One of the things I realized while working on it was that it was easy because I’ve learned the web platform over the years and was able to use builtin features rather than reaching for more libraries, but a lot of younger developers only ever really learned React and are stuck the IE6 era it was designed around. That allows them to be productive, of course, but it often means that people take on layers of dependencies because once they’ve invested a lot in that path the cost of switching is really high.




> but a lot of younger developers only ever really learned React and are stuck the IE6 era it was designed around

Last release of IE6: 2008

Concerted campaign to make everybody stop using IE6: 2009

Microsoft joins that campaign: 2011

First release of React: 2013


It may be hard to remember now that we’ve had frequently-updated browsers for so long but not everyone updated promptly.
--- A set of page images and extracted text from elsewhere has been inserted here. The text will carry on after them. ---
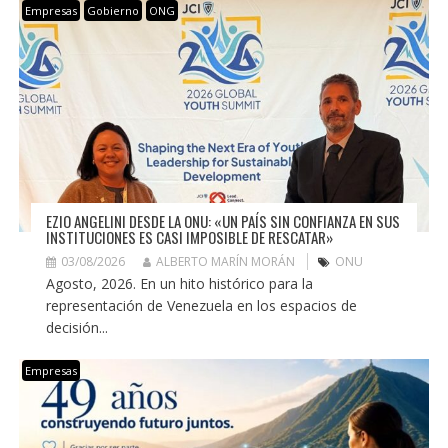
Empresas
Gobierno
ONG
EZIO ANGELINI DESDE LA ONU: «UN PAÍS SIN CONFIANZA EN SUS
INSTITUCIONES ES CASI IMPOSIBLE DE RESCATAR»
03/08/2026
ALBERTO MARÍN MORÁN
ONU
Agosto, 2026. En un hito histórico para la
representación de Venezuela en los espacios de
decisión...
Empresas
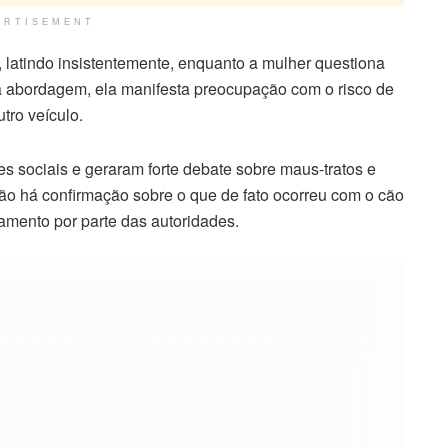
ERTISEMENT
 latindo insistentemente, enquanto a mulher questiona
 a abordagem, ela manifesta preocupação com o risco de
tro veículo.
 sociais e geraram forte debate sobre maus-tratos e
não há confirmação sobre o que de fato ocorreu com o cão
mento por parte das autoridades.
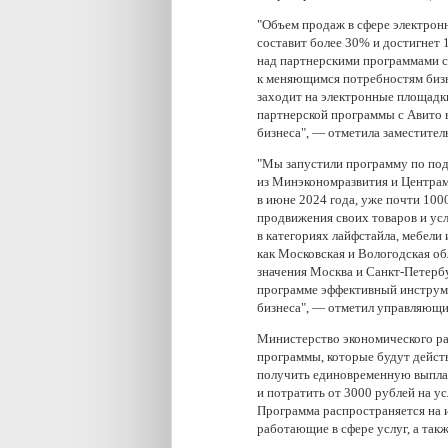
"Объем продаж в сфере электронн
составит более 30% и достигнет 
над партнерскими программами 
к меняющимся потребностям бизн
заходит на электронные площадк
партнерской программы с Авито 
бизнеса", — отметила заместите
"Мы запустили программу по по
из Минэкономразвития и Центрами
в июне 2024 года, уже почти 10
продвижения своих товаров и ус
в категориях лайфстайла, мебели 
как Московская и Вологодская об
значения Москва и Санкт-Петербу
программе эффективный инструме
бизнеса", — отметил управляющи
Министерство экономического ра
программы, которые будут действ
получить единовременную выплат
и потратить от 3000 рублей на у
Программа распространяется на 
работающие в сфере услуг, а так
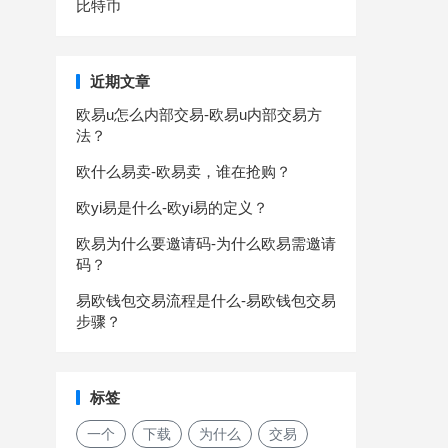
比特币
近期文章
欧易u怎么内部交易-欧易u内部交易方
法？
欧什么易卖-欧易卖，谁在抢购？
欧yi易是什么-欧yi易的定义？
欧易为什么要邀请码-为什么欧易需邀请
码？
易欧钱包交易流程是什么-易欧钱包交易
步骤？
标签
一个
下载
为什么
交易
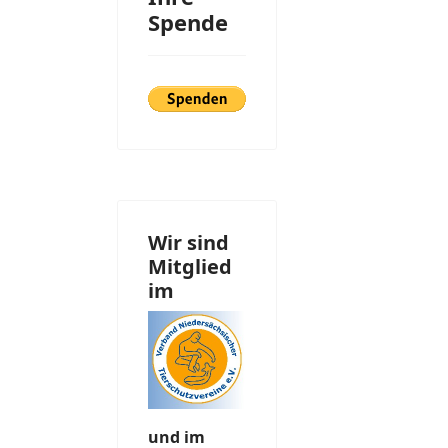
Spende
Wir sind
Mitglied
im
und im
That lead to a lot of now-vestigial frontend culture where developers would build around the oldest browser they couldn’t afford not to support.

That colored a lot of low-level decisions about how events were implemented, false claims about virtual DOMs being fast or efficient, and especially the culture of adding dependencies because you need a feature which wasn’t in Internet Explorer. Once that trend is established, it’s hard to change without breaking compatibility and so you end up with people in 2025 using slower code based on the support matrix set over a decade earlier.

(And to be clear, I’m not saying that React has no redeeming values - only just it’s healthy to reconsider decisions made in previous decades to see whether the cost/benefit ratio has changed. I think we’re going to see some really interesting shifts as funding for open source shifts in a non-boom economy, but also as LLMs adjust the working style & relationship many people have to maintenance.)


The major turn for the average user was actually 2009/2010. IE6 usage seems to have dropped below 1% by 2012, still before React's public release: https://www.theverge.com/2019/5/4/18529381/google-youtube-in...

That said, I was on a team that was still supporting IE6 around 2014. We had clients, mostly in China from what I heard, that were required to use it because internal tooling had developed around it and their IT teams wouldn't let them upgrade.


Yeah, I worked on things geared towards the general public so we had to support, say, a senior citizen who was using old computers at the underfunded library or senior center. They weren’t a high percentage of total traffic but it was still millions of people.

It was definitely frustrating knowing that a better world was possible but not quite there.


If you are in the US, it's more likely than not that your local/state court system is managed by software that runs almost entirely on VBScript within an IE7 wrapper.